* Exercise requirements
1. Reproduce the passage on Douglass and the Constitution word for word, starting with "With the textual" and going on through "the peculiar institution.".
2. The passage on Douglass and the Constitution quotes him on the words "we the people." List each alternative wording that, according to this quotation, the Constitution's language is not.
3. Pick up the passage on Douglass and the Constitution after its last sentence and continue it.

* Text
····················
Today, of course, “textualism” and “originalism” are often used synonymously. But here Douglass can be viewed as pulling apart those two approaches, distinguishing textualism from original-intent originalism.31 When text and original intent collide, Douglass argued, the Constitution’s text must prevail.

Emphasizing constitutional text enabled Douglass to capitalize upon the fact that the Constitution’s framers declined to use the word “slavery” or “slaves” throughout the entire document. That diffidence provided an opening, which Douglass proceeded to waltz right through. Douglass noted that the Constitution opens with the majestic words “We the People” and draws no distinctions among the people, racial or otherwise:

Its language is ‘we the people;’ not we the white people, not even we the citizens, not we the privileged class, not we the high, not we the low, but we the people; . . . and, if Negroes are people, they are included in the benefits for which the Constitution of America was ordained and established.32

Those who believed that the Constitution protects slavery, Douglass contended, do so by smuggling in their own predilections that were not included in the instrument itself. “The American Constitution is pressed into the service of slavery,” he stated, “by assuming that the Constitution does not mean what it says, and that it says what it does not mean; by disregarding the written Constitution, and interpreting it in the light of a secret understanding.”33 Rather than leading with constitutional text, Douglass wrote, wrongheaded interpreters of the document prioritized extratextual sources: “They go everywhere else for proof that the Constitution is pro-slavery but to the Constitution itself.”34

With the textual foundation established, Douglass then advanced numerous arguments that particular constitutional provisions should actually be viewed as militating against slavery. Consider here two of Douglass’s ingenious arguments, which transform putatively proslavery constitutional text into antislavery provisions. First, Douglass focused on what is today known as the three-fifths compromise in Article I, Section 2, clause 3, which determined that a state’s number of congressional representatives would be derived from its total population, including “three fifths of all other Persons” (i.e., slaves).35 While this provision might be thought to countenance slavery, Douglass insisted that it actually undermined the peculiar institution.
····················
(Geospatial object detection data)
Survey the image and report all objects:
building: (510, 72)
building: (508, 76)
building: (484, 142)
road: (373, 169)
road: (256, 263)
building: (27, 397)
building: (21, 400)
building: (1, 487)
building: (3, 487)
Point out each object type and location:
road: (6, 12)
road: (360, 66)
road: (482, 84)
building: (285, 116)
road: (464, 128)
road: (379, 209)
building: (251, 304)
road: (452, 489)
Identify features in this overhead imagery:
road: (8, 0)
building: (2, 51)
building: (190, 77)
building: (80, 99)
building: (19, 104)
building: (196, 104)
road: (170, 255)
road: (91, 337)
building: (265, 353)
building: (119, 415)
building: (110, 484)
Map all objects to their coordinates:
····················
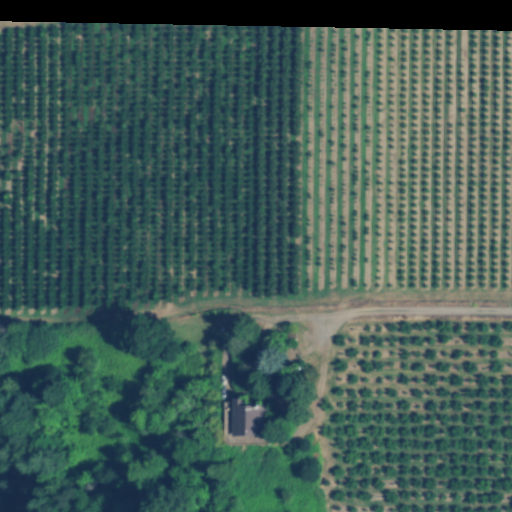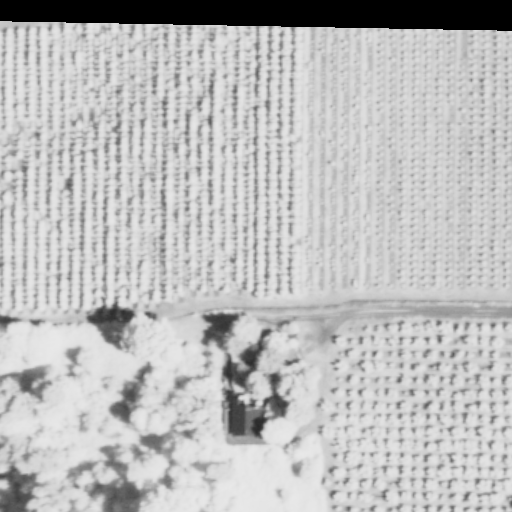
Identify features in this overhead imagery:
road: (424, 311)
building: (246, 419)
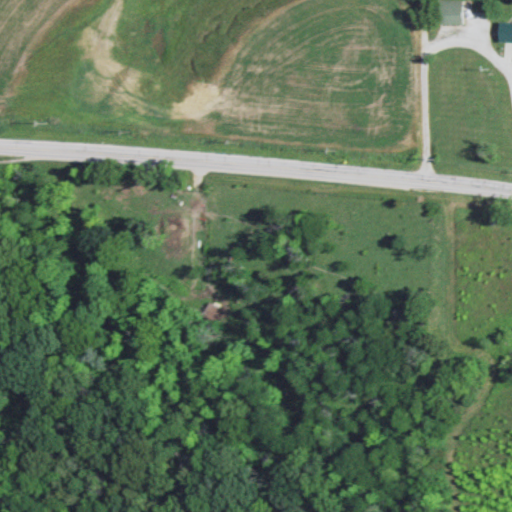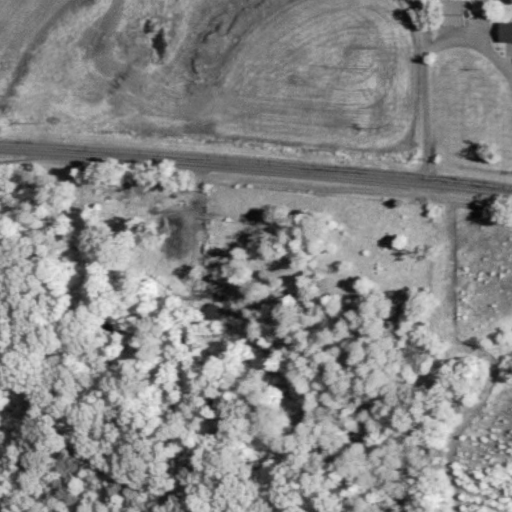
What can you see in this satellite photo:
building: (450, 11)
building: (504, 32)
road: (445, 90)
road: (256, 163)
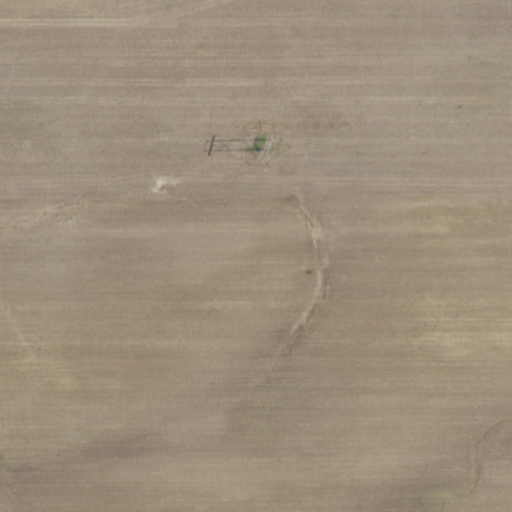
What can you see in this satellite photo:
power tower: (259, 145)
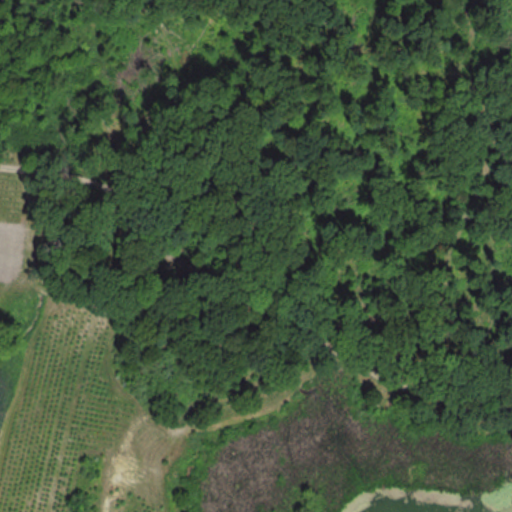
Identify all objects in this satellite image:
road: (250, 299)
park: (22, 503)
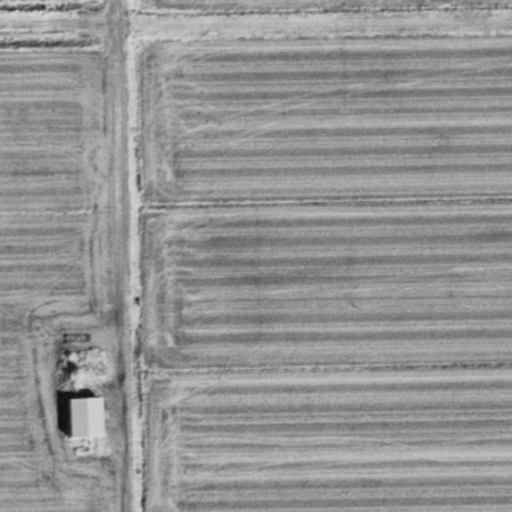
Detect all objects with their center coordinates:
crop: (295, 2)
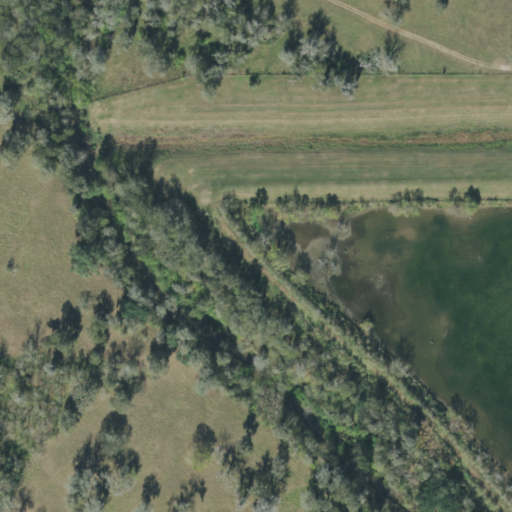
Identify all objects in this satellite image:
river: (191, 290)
····················
* Exercise results
1.
With the textual foundation established, Douglass then advanced numerous arguments that particular constitutional provisions should actually be viewed as militating against slavery. Consider here two of Douglass’s ingenious arguments, which transform putatively proslavery constitutional text into antislavery provisions. First, Douglass focused on what is today known as the three-fifths compromise in Article I, Section 2, clause 3, which determined that a state’s number of congressional representatives would be derived from its total population, including “three fifths of all other Persons” (i.e., slaves).35 While this provision might be thought to countenance slavery, Douglass insisted that it actually undermined the peculiar institution.

2.
- we the white people
- we the citizens
- we the privileged class
- we the high
- we the low

3.
[The clause] is a downright disability laid upon the slaveholding States; one which deprives those States of two-fifths of their natural basis of representation. A black man in a free State is worth just two-fifths more than a black man in a slave State, as a basis of political power under the Constitution. Therefore, instead of encouraging slavery, the Constitution encourages freedom by giving an increase of ‘two-fifths’ of political power to free over slave States.36

Second, Douglass turned his attention to Article I, Section 8, clause 15, which empowered Congress to form militias “to . . . suppress Insurrections.”37 Although this constitutional provision was routinely called “the ‘slave insurrection’ clause,” Douglass hastened to add that “in truth, there is no such clause.”38 But even if there were such a constitutional clause, he argued, its existence would nevertheless point in an antislavery direction. Douglass argued:

If it should turn out that slavery is a source of insurrection, that there is no security from insurrection while slavery lasts, why, the Constitution would be best obeyed by putting an end to slavery, and an anti-slavery Congress would do that very thing.39

Well before the passage of the Reconstruction Amendments, Douglass thus vividly contended in Glasgow that the Constitution should be viewed as an instrument of liberation. In so doing, he provided an early, inspiring example of how even the most scorned, marginalized people in American history could nevertheless view one of the nation’s foundational texts as advancing their egalitarian mission. Even if Douglass’s constitutional readings would not win prizes for historical plausibility, the very fact that a formerly enslaved person eloquently cast his lot with the Constitution helped make a vision that could have been dismissed as a mere provocation into reality. If Douglass’s transgressive textual readings could effectively embrace the Constitution as an antislavery document, that approach surely could have also reaped fruit with the Declaration of Independence.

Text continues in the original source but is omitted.